[Collected data]
──────────────────────────────

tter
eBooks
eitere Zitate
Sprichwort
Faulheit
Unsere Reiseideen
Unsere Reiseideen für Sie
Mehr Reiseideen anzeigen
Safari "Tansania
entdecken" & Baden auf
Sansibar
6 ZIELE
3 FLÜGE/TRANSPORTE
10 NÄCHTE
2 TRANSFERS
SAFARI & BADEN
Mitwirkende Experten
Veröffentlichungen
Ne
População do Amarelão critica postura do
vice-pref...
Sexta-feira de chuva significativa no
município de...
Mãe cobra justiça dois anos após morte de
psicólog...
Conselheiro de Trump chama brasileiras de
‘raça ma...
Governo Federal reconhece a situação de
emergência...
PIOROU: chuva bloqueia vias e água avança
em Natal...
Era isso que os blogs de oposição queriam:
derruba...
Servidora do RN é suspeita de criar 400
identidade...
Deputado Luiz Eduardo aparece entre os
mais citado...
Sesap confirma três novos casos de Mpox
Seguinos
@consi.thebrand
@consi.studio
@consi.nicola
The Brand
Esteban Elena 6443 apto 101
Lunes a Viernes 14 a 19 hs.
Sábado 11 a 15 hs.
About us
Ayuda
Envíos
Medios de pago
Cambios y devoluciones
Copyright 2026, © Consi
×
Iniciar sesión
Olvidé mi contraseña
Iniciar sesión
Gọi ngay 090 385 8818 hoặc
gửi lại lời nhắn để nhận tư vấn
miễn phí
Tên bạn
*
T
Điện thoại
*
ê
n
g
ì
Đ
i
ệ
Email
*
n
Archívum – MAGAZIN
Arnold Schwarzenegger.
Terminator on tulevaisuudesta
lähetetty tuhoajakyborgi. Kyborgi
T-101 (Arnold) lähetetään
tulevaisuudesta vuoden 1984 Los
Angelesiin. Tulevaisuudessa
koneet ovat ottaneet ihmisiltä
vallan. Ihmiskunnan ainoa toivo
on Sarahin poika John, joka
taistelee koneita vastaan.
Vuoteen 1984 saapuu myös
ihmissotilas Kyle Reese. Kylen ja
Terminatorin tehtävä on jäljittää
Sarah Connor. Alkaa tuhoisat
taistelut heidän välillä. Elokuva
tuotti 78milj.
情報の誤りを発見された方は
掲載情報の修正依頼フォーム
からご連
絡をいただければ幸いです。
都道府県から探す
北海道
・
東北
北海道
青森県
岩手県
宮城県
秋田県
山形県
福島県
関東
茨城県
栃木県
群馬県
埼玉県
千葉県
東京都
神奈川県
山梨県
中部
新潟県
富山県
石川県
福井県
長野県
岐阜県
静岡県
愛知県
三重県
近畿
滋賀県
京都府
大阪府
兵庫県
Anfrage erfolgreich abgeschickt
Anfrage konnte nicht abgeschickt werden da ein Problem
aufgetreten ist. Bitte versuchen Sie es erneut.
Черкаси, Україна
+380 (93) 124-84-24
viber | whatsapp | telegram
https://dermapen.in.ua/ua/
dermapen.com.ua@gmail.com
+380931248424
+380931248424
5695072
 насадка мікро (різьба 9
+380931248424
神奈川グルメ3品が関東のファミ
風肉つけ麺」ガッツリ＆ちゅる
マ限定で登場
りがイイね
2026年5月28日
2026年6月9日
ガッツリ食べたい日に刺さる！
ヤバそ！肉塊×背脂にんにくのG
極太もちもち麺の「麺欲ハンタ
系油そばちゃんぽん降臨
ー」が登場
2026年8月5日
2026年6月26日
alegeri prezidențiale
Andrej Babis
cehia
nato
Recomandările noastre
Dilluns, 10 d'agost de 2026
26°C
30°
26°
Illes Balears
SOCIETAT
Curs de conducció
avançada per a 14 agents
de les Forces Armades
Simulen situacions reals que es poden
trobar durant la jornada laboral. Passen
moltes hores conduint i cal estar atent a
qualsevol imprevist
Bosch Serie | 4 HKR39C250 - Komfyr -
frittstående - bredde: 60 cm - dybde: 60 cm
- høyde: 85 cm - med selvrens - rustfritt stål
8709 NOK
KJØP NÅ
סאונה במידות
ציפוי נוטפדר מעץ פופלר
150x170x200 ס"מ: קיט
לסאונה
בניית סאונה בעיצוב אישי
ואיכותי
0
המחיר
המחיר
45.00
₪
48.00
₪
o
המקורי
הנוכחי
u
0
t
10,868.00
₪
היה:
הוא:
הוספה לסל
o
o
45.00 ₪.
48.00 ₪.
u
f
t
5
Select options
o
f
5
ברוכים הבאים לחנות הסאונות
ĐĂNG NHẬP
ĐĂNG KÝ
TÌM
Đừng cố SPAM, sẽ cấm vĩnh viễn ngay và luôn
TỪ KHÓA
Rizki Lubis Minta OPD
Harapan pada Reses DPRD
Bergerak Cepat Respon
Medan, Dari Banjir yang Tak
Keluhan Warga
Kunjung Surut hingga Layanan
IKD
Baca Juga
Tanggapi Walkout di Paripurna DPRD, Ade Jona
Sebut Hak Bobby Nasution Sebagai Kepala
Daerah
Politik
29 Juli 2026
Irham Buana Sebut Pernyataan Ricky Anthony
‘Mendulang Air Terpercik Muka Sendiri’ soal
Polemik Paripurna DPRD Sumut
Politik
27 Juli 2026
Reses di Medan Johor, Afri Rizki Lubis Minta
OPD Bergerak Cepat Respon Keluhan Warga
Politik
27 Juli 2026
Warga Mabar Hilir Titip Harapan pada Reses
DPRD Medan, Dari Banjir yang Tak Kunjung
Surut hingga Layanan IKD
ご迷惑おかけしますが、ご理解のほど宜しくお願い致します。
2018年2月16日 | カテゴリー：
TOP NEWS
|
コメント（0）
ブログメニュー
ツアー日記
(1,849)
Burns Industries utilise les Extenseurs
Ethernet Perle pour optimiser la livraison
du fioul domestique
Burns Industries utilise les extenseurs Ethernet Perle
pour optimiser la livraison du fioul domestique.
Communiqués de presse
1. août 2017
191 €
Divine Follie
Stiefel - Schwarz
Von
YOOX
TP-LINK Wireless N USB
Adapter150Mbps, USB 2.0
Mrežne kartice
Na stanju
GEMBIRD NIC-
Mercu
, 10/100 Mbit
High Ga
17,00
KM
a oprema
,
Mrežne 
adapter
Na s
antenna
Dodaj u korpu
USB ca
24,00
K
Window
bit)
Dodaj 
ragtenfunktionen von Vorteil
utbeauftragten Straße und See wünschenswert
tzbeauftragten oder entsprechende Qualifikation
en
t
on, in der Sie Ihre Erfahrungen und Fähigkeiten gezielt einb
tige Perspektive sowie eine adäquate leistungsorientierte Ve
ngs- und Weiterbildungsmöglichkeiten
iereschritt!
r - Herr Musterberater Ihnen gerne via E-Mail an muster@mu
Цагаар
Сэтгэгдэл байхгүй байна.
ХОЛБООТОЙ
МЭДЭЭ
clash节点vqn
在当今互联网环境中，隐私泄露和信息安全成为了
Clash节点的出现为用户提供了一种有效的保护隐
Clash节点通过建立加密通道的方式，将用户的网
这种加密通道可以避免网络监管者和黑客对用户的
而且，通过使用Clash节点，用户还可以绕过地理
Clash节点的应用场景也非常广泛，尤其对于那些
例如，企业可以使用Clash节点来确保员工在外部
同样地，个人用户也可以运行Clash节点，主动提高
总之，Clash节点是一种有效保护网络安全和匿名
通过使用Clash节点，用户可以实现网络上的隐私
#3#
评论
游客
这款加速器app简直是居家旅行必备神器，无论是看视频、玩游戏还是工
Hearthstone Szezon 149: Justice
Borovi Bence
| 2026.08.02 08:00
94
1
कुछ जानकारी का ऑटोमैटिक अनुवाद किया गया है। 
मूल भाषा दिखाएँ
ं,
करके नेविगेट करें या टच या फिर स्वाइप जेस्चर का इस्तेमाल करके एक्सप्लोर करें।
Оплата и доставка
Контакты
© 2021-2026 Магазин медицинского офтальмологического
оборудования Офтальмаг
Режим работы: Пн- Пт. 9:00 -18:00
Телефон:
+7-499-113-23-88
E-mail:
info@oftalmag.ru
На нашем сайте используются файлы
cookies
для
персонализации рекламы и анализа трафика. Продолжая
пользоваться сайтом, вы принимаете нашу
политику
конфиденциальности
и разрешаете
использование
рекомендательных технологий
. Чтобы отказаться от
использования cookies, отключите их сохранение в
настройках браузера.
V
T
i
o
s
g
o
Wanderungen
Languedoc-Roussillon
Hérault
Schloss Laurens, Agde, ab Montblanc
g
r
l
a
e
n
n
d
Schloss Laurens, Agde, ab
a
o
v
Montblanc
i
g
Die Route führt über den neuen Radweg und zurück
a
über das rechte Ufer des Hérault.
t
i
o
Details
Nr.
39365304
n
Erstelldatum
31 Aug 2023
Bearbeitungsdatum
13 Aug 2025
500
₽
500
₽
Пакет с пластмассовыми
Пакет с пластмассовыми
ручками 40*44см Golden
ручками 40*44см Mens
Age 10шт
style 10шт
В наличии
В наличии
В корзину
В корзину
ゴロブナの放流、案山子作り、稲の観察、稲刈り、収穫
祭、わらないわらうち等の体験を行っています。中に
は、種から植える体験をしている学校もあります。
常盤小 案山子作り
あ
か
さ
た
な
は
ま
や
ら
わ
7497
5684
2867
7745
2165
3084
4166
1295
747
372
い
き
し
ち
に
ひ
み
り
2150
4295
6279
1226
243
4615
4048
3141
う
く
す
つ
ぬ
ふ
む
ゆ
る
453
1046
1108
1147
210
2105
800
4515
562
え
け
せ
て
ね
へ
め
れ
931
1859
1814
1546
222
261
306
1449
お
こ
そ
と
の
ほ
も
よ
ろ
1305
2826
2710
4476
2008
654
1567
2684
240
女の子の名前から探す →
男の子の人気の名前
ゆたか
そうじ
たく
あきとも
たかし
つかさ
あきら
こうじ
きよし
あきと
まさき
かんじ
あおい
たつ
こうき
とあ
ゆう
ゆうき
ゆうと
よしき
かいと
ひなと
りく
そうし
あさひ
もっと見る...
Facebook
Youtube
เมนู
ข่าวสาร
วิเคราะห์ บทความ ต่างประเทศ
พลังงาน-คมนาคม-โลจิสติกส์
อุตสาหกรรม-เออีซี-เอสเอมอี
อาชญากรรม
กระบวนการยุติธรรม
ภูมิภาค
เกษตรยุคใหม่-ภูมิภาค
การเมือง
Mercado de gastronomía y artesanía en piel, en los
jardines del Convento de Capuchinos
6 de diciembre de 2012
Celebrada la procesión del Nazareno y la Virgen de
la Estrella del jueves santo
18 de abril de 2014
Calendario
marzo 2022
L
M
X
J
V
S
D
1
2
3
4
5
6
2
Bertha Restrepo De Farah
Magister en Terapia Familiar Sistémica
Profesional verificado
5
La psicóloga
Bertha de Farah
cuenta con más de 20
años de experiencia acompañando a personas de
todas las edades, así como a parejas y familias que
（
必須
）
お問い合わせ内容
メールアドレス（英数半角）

──────────────────────────────

> _Directive_
Output the data line by line without any change, starting with its first line and ending with the line that contains "絡をいただければ幸いです。". Include both of those lines.

> _Answer to the exercise_
tter
eBooks
eitere Zitate
Sprichwort
Faulheit
Unsere Reiseideen
Unsere Reiseideen für Sie
Mehr Reiseideen anzeigen
Safari "Tansania
entdecken" & Baden auf
Sansibar
6 ZIELE
3 FLÜGE/TRANSPORTE
10 NÄCHTE
2 TRANSFERS
SAFARI & BADEN
Mitwirkende Experten
Veröffentlichungen
Ne
População do Amarelão critica postura do
vice-pref...
Sexta-feira de chuva significativa no
município de...
Mãe cobra justiça dois anos após morte de
psicólog...
Conselheiro de Trump chama brasileiras de
‘raça ma...
Governo Federal reconhece a situação de
emergência...
PIOROU: chuva bloqueia vias e água avança
em Natal...
Era isso que os blogs de oposição queriam:
derruba...
Servidora do RN é suspeita de criar 400
identidade...
Deputado Luiz Eduardo aparece entre os
mais citado...
Sesap confirma três novos casos de Mpox
Seguinos
@consi.thebrand
@consi.studio
@consi.nicola
The Brand
Esteban Elena 6443 apto 101
Lunes a Viernes 14 a 19 hs.
Sábado 11 a 15 hs.
About us
Ayuda
Envíos
Medios de pago
Cambios y devoluciones
Copyright 2026, © Consi
×
Iniciar sesión
Olvidé mi contraseña
Iniciar sesión
Gọi ngay 090 385 8818 hoặc
gửi lại lời nhắn để nhận tư vấn
miễn phí
Tên bạn
*
T
Điện thoại
*
ê
n
g
ì
Đ
i
ệ
Email
*
n
Archívum – MAGAZIN
Arnold Schwarzenegger.
Terminator on tulevaisuudesta
lähetetty tuhoajakyborgi. Kyborgi
T-101 (Arnold) lähetetään
tulevaisuudesta vuoden 1984 Los
Angelesiin. Tulevaisuudessa
koneet ovat ottaneet ihmisiltä
vallan. Ihmiskunnan ainoa toivo
on Sarahin poika John, joka
taistelee koneita vastaan.
Vuoteen 1984 saapuu myös
ihmissotilas Kyle Reese. Kylen ja
Terminatorin tehtävä on jäljittää
Sarah Connor. Alkaa tuhoisat
taistelut heidän välillä. Elokuva
tuotti 78milj.
情報の誤りを発見された方は
掲載情報の修正依頼フォーム
からご連
絡をいただければ幸いです。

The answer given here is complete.